Mais j'espère encore, j'espère comme un fou, comme le malheureux "Rabbi Aser Abarbanel, la bouche sèche, le visage hébété de souffrance", entre les mains décharnées du vénérable Pedro Arbuez d’Espila, sixième prieur des dominicains de Ségovie, troisième Grand-Inquisiteur d’Espagne. Comme lui, moi aussi une "morbide idée d’espoir, due à l’affaissement de mon cerveau, émut mon être", mon être qui veut stupidement persévérer dans l'être.
Je pressens que le plus cruel reste cette fausse espérance, destinée à  prolonger mon supplice, la Torture par l'Espérance.
Espérence fille de la "Volonté universelle", selon Arthur Schopenhauer.
N'ai je donc rien appris de ce philosophe pour qui vivre est une souffrance. L'existence étant décrite par lui comme une suite de peines et de tourments. L'être se nourrit du vain désir de bonheur, bonheur inatteignable qui engendre souffrance et douleur, l'état naturel de l'homme selon ce bon Arthur.
Seul échappatoire : «détruire en nous, par tous les moyens, la Volonté de vivre» et s'évader du désir inassouvissable par l'anéantissement dans je ne sais quel nirvânâ d'inspiration bouddhique.
Au moins cette épreuve me fait reconnaître mon antipathie fondamentale, pour une pensée que je croyais, frivolement, goûter.

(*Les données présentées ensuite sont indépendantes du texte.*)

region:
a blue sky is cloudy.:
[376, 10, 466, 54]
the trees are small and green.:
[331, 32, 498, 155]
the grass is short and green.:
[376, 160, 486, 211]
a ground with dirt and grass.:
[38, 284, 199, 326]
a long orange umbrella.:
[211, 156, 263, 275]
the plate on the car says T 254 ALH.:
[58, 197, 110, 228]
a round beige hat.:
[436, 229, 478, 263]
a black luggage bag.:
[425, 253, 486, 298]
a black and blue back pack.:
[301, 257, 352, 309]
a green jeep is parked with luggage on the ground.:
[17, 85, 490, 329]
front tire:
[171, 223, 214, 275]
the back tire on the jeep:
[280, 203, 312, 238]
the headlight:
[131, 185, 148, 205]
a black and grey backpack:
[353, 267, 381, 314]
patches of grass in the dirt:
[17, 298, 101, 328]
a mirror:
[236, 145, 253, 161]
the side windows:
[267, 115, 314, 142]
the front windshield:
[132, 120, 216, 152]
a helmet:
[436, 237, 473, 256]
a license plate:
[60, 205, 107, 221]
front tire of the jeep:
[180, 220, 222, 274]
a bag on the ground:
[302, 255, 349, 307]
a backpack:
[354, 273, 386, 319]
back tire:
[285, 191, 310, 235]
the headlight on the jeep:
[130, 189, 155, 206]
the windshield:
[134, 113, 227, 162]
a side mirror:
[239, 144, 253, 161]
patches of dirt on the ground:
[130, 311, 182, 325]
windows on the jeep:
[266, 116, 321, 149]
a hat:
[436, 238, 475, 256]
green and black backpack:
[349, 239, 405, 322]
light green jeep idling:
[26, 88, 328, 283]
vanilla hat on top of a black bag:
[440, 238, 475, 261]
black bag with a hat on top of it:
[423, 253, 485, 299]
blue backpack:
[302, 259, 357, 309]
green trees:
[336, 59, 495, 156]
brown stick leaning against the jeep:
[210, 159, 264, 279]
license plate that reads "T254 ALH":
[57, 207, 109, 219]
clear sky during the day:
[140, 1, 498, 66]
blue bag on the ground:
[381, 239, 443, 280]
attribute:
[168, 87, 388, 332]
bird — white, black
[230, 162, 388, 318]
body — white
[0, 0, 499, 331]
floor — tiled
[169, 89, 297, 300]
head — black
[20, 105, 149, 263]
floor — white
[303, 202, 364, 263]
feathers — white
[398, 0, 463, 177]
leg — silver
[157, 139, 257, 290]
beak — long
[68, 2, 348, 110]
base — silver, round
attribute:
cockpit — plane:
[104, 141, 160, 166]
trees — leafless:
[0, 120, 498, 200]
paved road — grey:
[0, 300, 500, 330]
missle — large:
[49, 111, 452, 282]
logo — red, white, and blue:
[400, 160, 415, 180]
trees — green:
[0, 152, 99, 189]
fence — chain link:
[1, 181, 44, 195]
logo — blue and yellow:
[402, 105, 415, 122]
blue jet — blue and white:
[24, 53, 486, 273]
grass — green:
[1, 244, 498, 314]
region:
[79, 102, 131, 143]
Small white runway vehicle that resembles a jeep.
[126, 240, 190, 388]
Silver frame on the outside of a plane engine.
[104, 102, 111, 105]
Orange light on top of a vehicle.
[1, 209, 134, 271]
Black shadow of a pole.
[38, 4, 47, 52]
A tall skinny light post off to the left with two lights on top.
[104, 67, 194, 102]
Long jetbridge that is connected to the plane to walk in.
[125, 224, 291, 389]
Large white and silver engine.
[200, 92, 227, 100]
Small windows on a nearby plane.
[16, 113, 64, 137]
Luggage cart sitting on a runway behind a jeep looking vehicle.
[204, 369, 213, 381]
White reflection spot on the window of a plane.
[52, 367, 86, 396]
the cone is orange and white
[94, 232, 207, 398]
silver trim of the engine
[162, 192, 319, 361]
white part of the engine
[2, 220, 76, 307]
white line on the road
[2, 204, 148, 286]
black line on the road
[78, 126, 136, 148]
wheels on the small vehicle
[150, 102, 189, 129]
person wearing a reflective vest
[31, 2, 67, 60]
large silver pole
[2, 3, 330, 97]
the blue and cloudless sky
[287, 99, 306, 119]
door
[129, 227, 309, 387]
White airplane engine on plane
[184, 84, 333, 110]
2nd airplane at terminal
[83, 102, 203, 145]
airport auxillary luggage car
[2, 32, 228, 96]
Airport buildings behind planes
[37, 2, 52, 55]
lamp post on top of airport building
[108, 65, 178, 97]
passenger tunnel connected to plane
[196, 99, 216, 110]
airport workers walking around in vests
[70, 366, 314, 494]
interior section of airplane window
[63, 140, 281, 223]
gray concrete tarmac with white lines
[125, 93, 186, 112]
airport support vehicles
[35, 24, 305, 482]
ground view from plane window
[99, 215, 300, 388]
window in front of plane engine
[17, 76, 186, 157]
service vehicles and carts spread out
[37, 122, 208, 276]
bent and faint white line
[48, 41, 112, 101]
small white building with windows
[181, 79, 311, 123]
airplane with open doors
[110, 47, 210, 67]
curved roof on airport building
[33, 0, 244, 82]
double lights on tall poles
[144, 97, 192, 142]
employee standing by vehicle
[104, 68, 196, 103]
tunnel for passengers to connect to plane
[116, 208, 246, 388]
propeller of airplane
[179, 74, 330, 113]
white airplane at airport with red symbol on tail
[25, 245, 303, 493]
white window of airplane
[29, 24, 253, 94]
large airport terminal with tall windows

Comme un Spectre empoisonné
Par le creux de l’oreille
Le Diable m’a condamné
À subir sa scie nonpareille

Sans fin. Sans répit. Jour et nuit
Nuit et jour, siffle cette stridence
Aussi je cours aussi je danse
Comme un pantin ivre de bruit.


 À suivre...

4 commentaires:

Anonyme a dit…

Le réflexe stapidien "a fonctionné" , mais il a forcément toujours un retard (de trois centième de seconde pense-je?)...

Nocif

Anonyme a dit…

Mettez-vous en permanence un bouchon auditif dans l'oreille, cela atténuera les bruits devenus insupportables (vous savez, les petites choses en mousse qu'on trouve dans n'importe quel magasin de bricolage).

Un ami d'enfance a eu le même problème. Je lui re-demanderai ce qu'il prenait. Il va bien aujourd'hui, mais il doit rester à distance des sons trop puissants, ce qui ne devrait pas vous poser de problème, si ça peut vous rassurer.

Sébastien

L'abbé Tymon de Quimonte a dit…

Sébastien ce dont vous parlez est
l'hyperacousie. Ce n'est pas mon cas. Je souffre d'un "acouphène"
sifflement constant, irrémédiable,
entendu tantôt dans l'oreille, le jour, tantôt dans la tête, la nuit.
Félix

Anonyme a dit…

Il m'attriste de vous savoir éprouvé... mais cette épreuve vous permet de mesurer d'autant mieux le fond votre sensationnelle conscience.
prenez cela comme une gratitude provisoire.